— BEGIN Raw records —
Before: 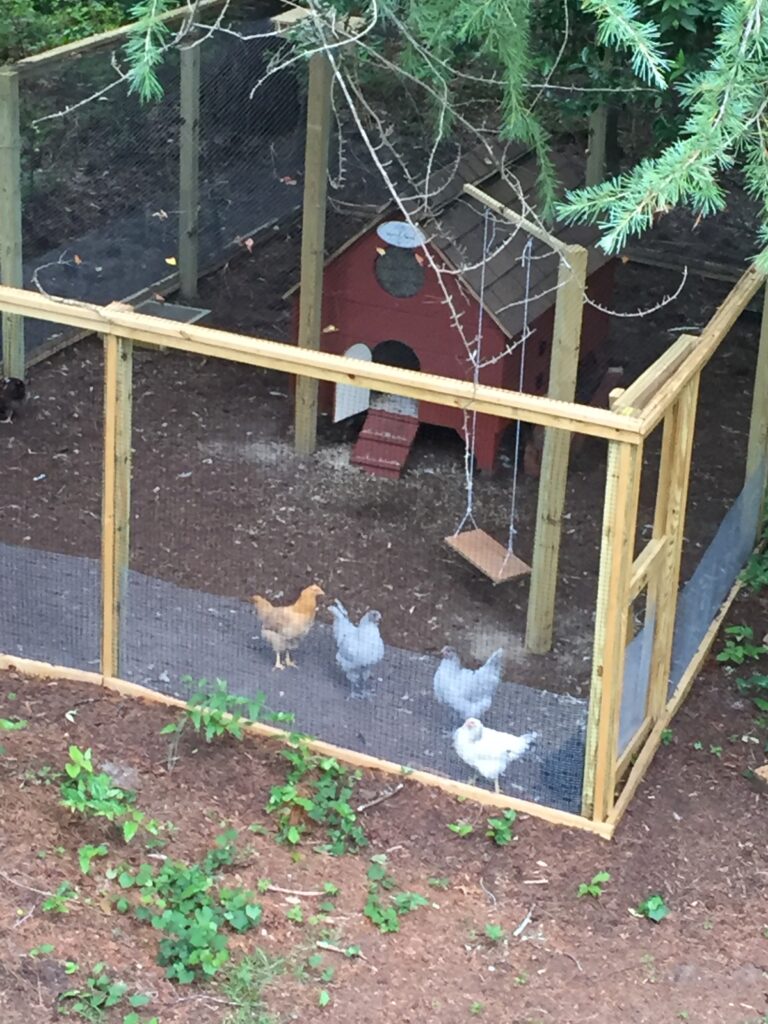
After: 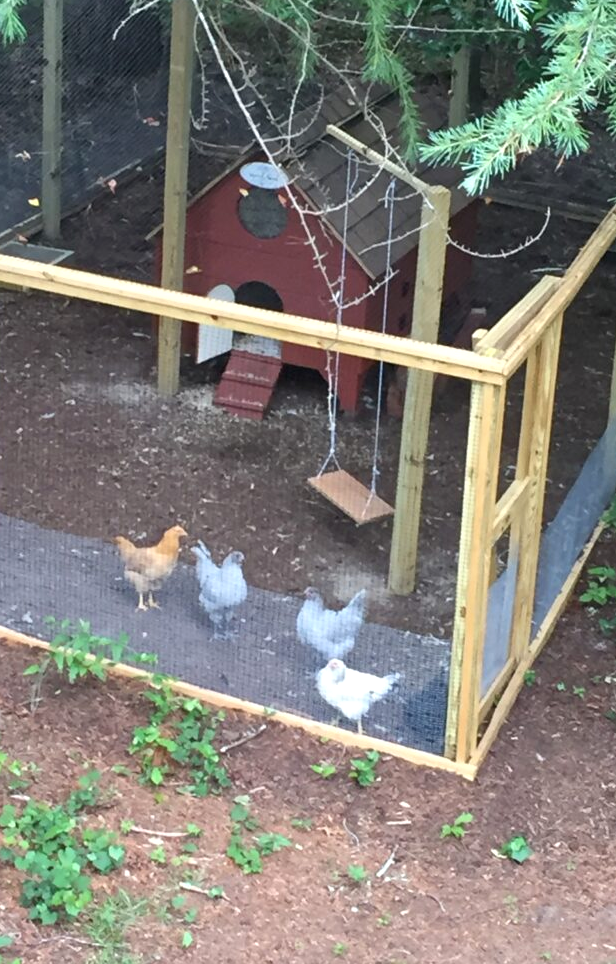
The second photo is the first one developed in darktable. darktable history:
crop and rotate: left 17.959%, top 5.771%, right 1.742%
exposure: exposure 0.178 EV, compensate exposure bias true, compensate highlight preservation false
— END Raw records —
*Goal*.
Convert the lines of the listing above into a JSON list of strings, one string per line, skipping any blank lines. Leave the pictures out.

*Exercise response*.
[
  "Before: ",
  "After: ",
  "The second photo is the first one developed in darktable. darktable history:",
  "crop and rotate: left 17.959%, top 5.771%, right 1.742%",
  "exposure: exposure 0.178 EV, compensate exposure bias true, compensate highlight preservation false"
]